Working your way up in the property management field does not have to be that tough if you are confident about building relationships with people from all walks of life. This has been the experience of Paul Shum, director and head of property management at Knight Frank.
After completing a degree in computer science followed by a master's degree in business administration, Mr Shum started his career at Richard Ellis, working as a property officer for three years.
"I joined Knight Frank in 1997, was promoted to associate director in 2002 and to divisional director in 2005, which makes it just over 10 years now with the company," he says. "I have also obtained another master's degree in housing management and gained substantial management knowledge in the residential, industrial and commercial fields along the way."
Nowadays, Mr Shum is responsible for the direction and operations of the company's property management division. Part of his role is to offer consultancy services to private and corporate clients and to assist other divisions in the group on property management issues.
"On an average day, I take care of a mixed portfolio of different buildings, tenancy management and leasing affairs," Mr Shum says, adding that his job requires good organisational skills and an understanding of the basic tenets of property operations and tenant relations.
Regular site visits are important in his current role. He says, "I need to meet regularly with property managers to review policies and management procedures; and to discuss issues related to the properties." This helps him to maintain good relationships with clients, property owners and on-site building staff, he stresses. Such visits are usually followed by business proposals and further meetings to ensure that instructions and administrative procedures are promptly carried out.
Mr Shum frequently works with a number of different parties to make decisions affecting tenant relations or the operation of properties. He recalls Knight Frank's experience with The Link real-estate investment trust (REIT), one of the world's largest REITs, including 180 shopping centres and carparks owned by the Hong Kong Housing Authority.
"With The Link, we acted as the lead consultant and had to offer comprehensive consultancy advice across various divisions," Mr Shum notes. "Essentially, we dealt with parties such as fund managers, accountants, surveyors, lawyers and property owners within a period of nine months."
Many fresh graduates tap into the property management field find a bright future. "Acquiring a degree or master's in housing management certainly helps.
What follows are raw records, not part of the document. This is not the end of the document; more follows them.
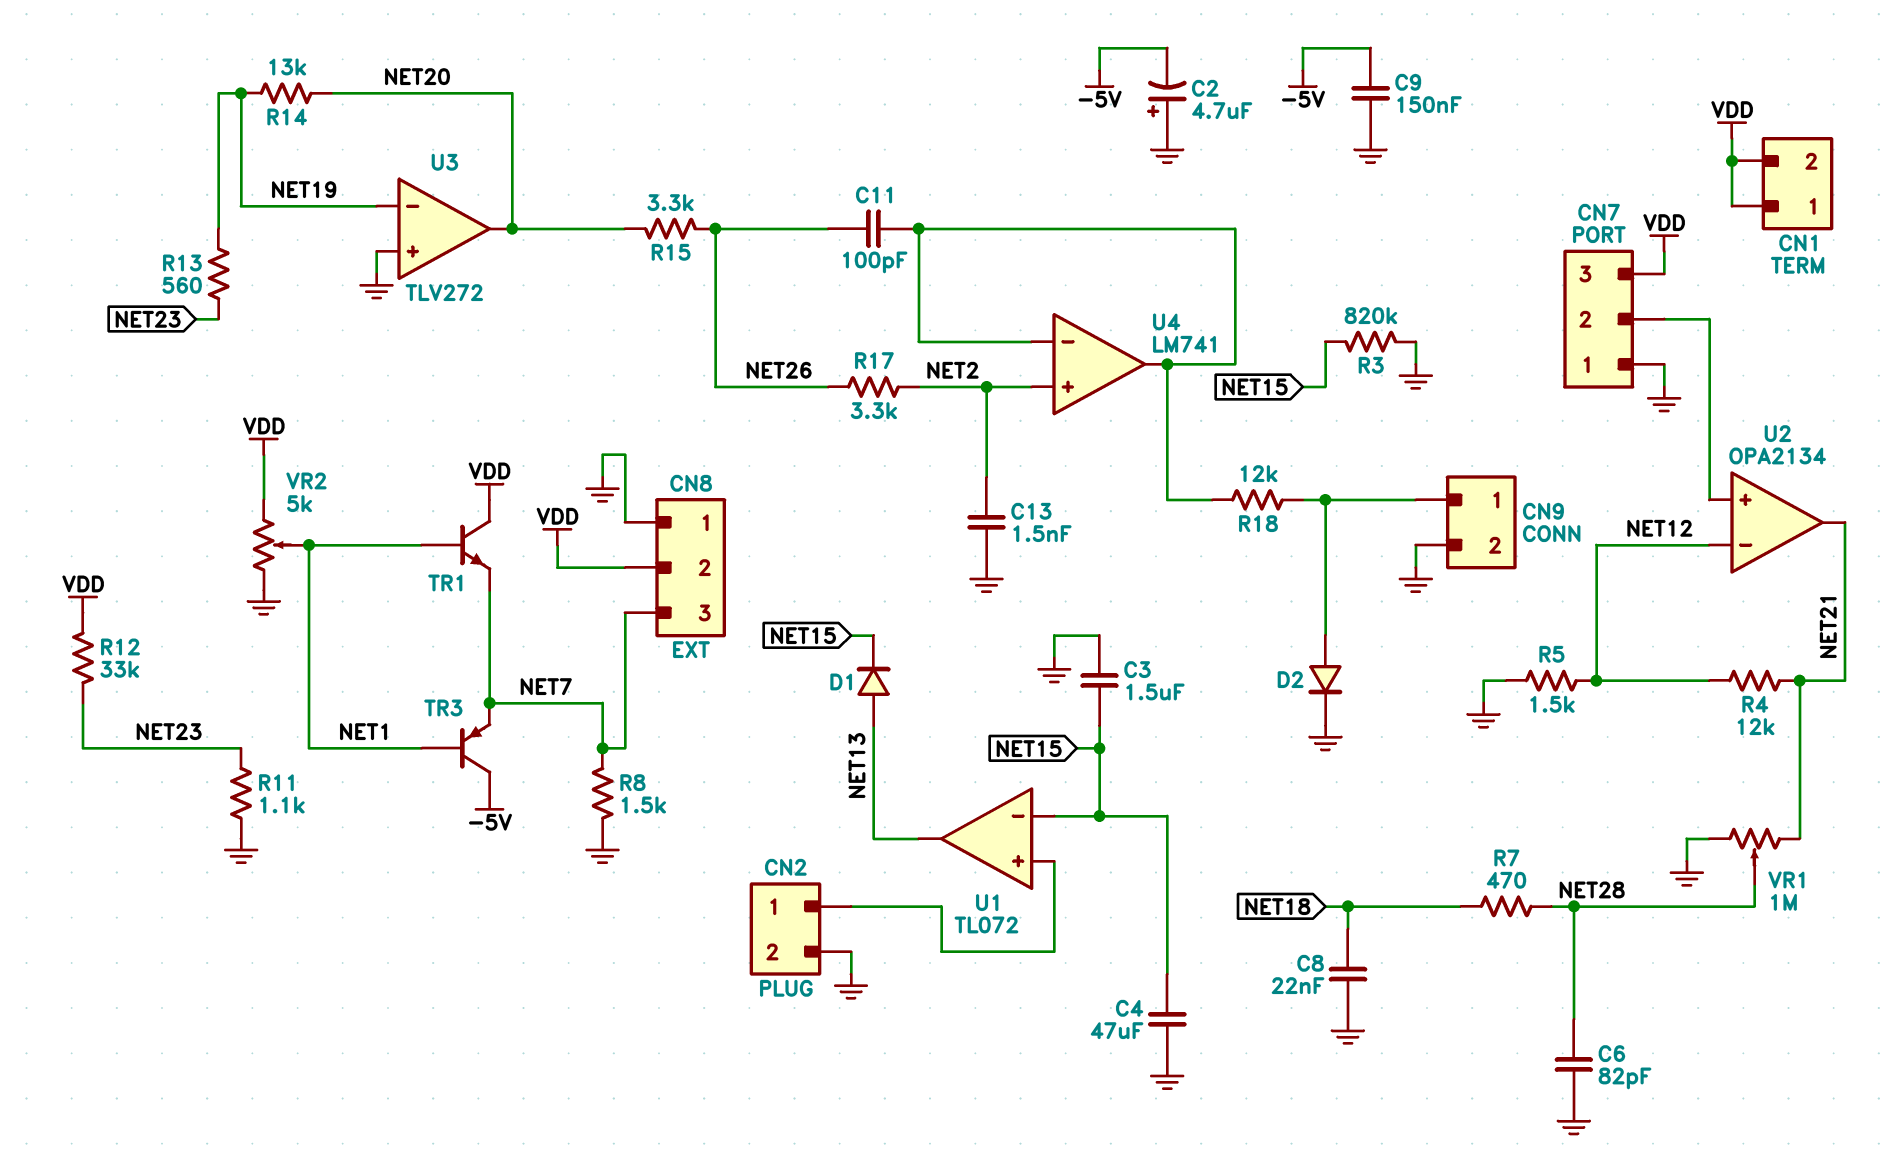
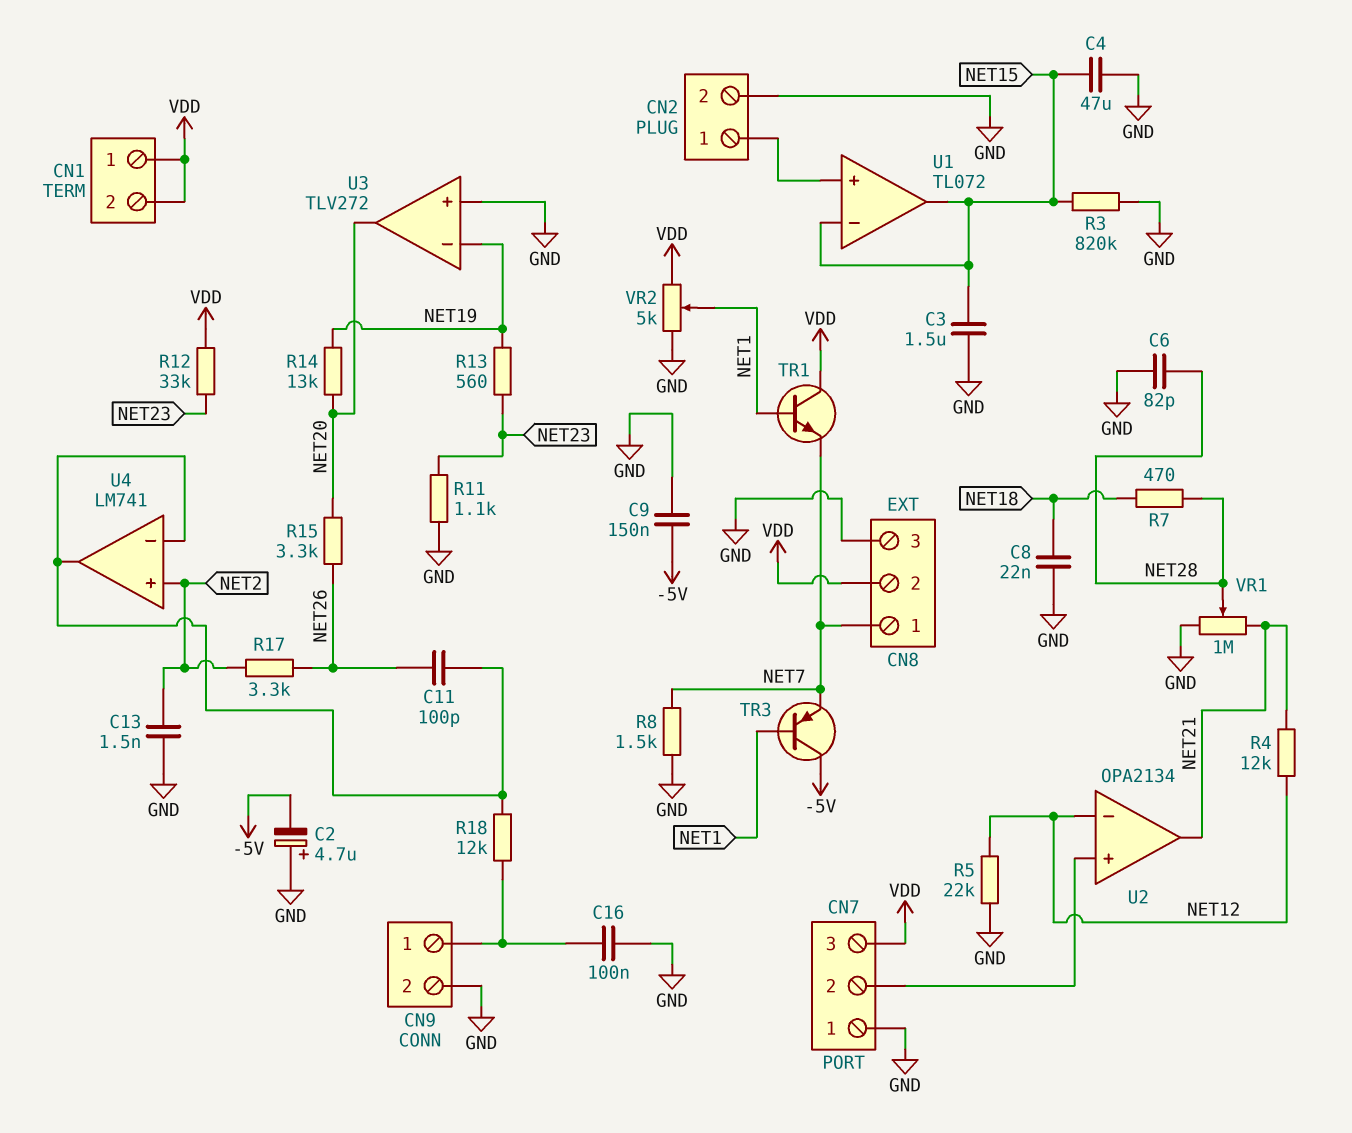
C16: none -> 100nF (CN9/1, GND)
CN8 pin 1: GND -> NET7
CN8 pin 3: NET7 -> GND
D1: diode (A NET13, K NET15) -> none
D2: diode (A CN9/1, K GND) -> none
R5: 1.5k (GND, NET12) -> 22k (GND, NET12)
U1 pin out: NET13 -> NET15

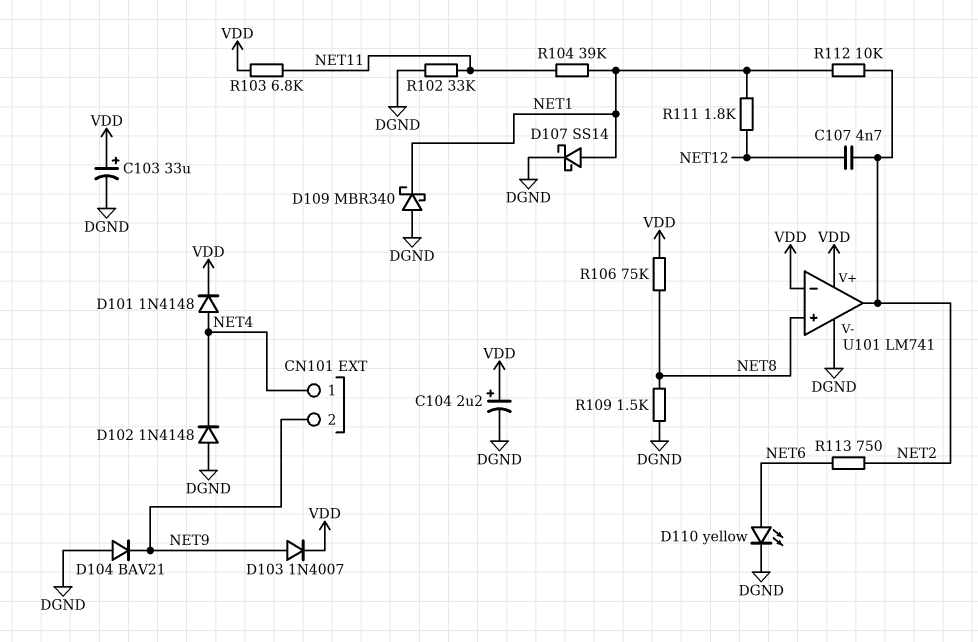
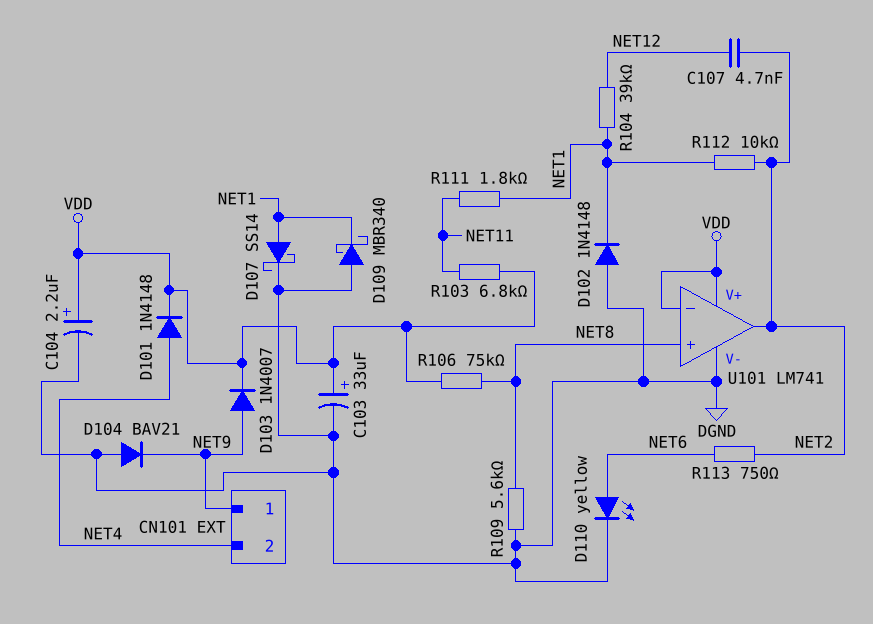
CN101 pin 1: NET4 -> NET9
CN101 pin 2: NET9 -> NET4
D102: diode 1N4148 (A DGND, K NET4) -> diode 1N4148 (A DGND, K NET1)
R102: 33k (DGND, NET11) -> none
R104: 39k (NET1, NET11) -> 39k (NET1, NET12)
R109: 1.5k (DGND, NET8) -> 5.6k (DGND, NET8)
R111: 1.8k (NET1, NET12) -> 1.8k (NET1, NET11)

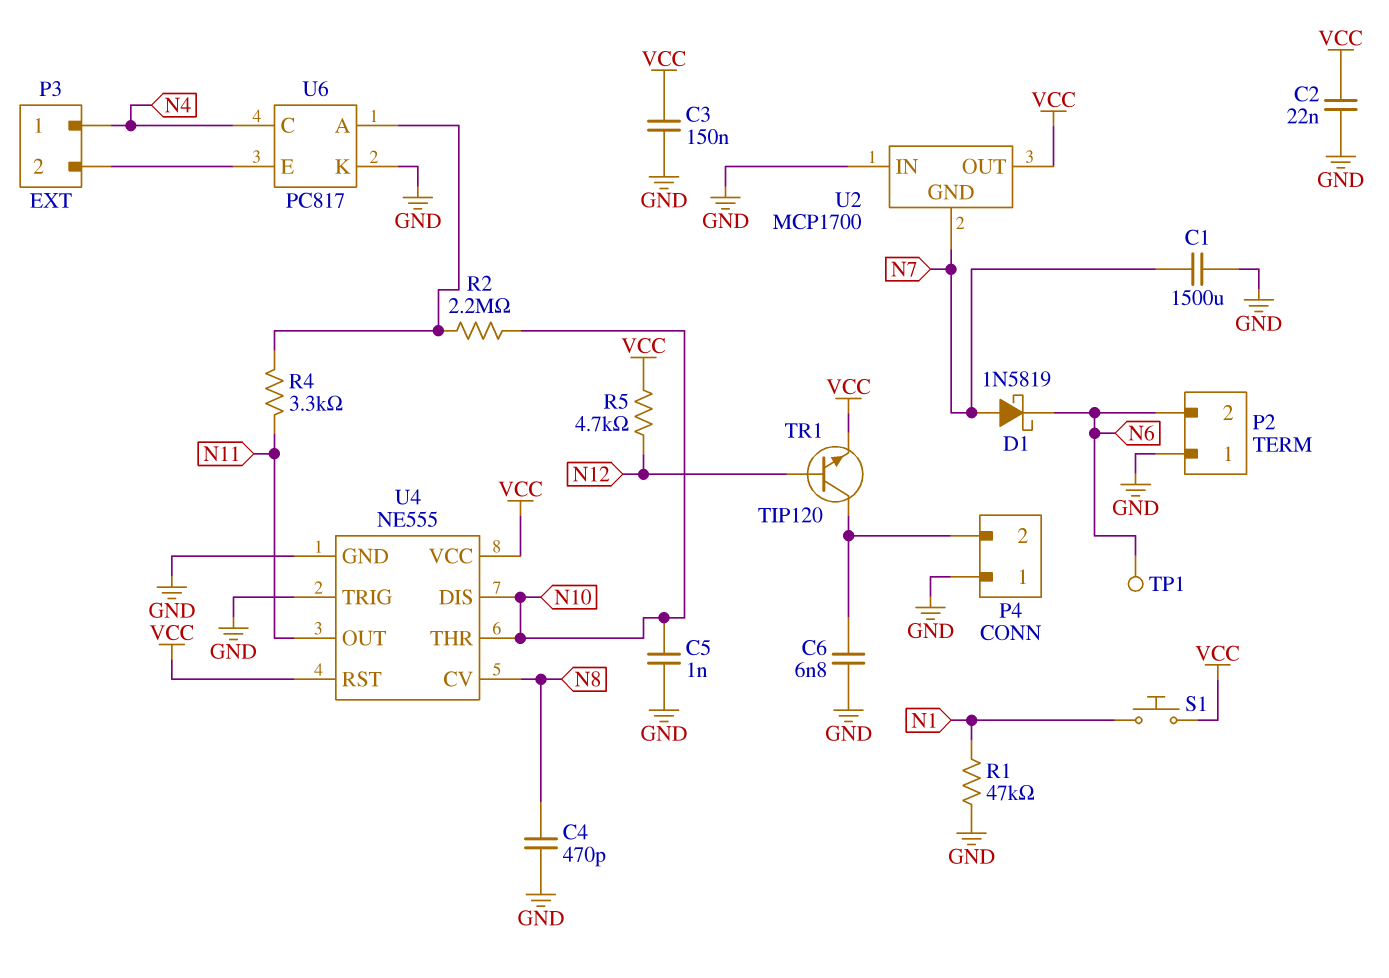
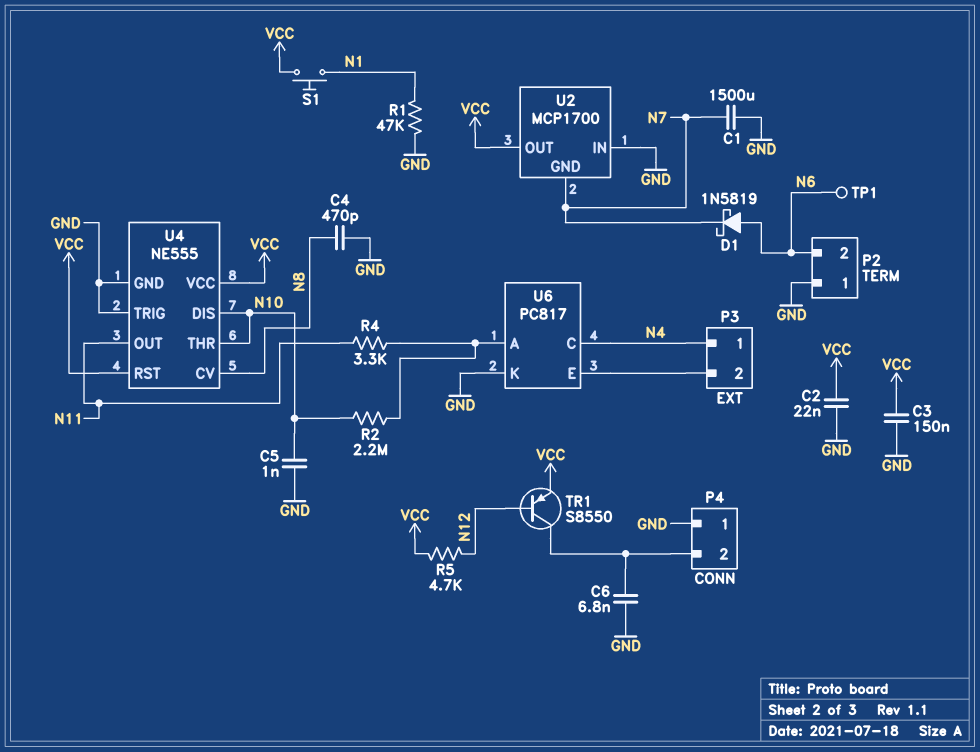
D1: schottky 1N5819 (A N7, K N6) -> schottky 1N5819 (A N6, K N7)
TR1: NPN TIP120 (B N12, C P4/2, E VCC) -> PNP S8550 (B N12, C P4/2, E VCC)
I would also encourage newcomers to adopt a work-and-study approach." He adds that property managers aiming to reach a senior level should look to becoming corporate members of the Chartered Institute of Housing (CIH) or the Hong Kong Institute of Housing. There is also the possibility, after being vetted, to register with the Housing Managers Registration Board to become registered professional housing managers (RPHM).
Although Mr Shum has substantial experience in the management of commercial and residential properties, he stresses that it is important to keep abreast of legal matters relating to property management, the formation of owners' corporations, building renovations and slope projects, negotiations with government departments and the establishment of management teams for newly built properties. Both newcomers to the industry and experienced managers must also keep themselves up-to-date with industry developments, as a hands-on approach is important to satisfy client needs.
Property managers should be patient, communicative and understanding when dealing with clients, contractors and building staff, Mr Shum emphasises, since the field centres around "human business", which requires highly competent problem solvers. "For instance, an understanding property manager is able to step into the other party's shoes when handling a complaint," he notes.
The outlook for the property management industry is positive, according to Mr Shum. "With more than 50,000 employees in the industry, development is ongoing and new opportunities abound as the economy continues to flourish. Knight Frank now also has closer ties with mainland China, particularly with a great need for property management services on the mainland," he says.
He stresses that the property management field today is very different from years ago. "Apart from other duties, we now also handle monthly accounting reports, manage club houses and facilities and pay a great deal of attention to the latest code of practice, laws and ordinances."
Summarising Knight Frank's role as a provider of professional property management services, Mr Shum emphasises, "We train staff in accordance with our reputation for being an enterprising and resourceful company, balancing innovation and reliability to deliver professional services."
All-rounded property managers who are able to provide clients with proactive and focused advice on improving their buildings' performance, driving down operating costs and maximising capital and rental values have rewarding careers ahead of them.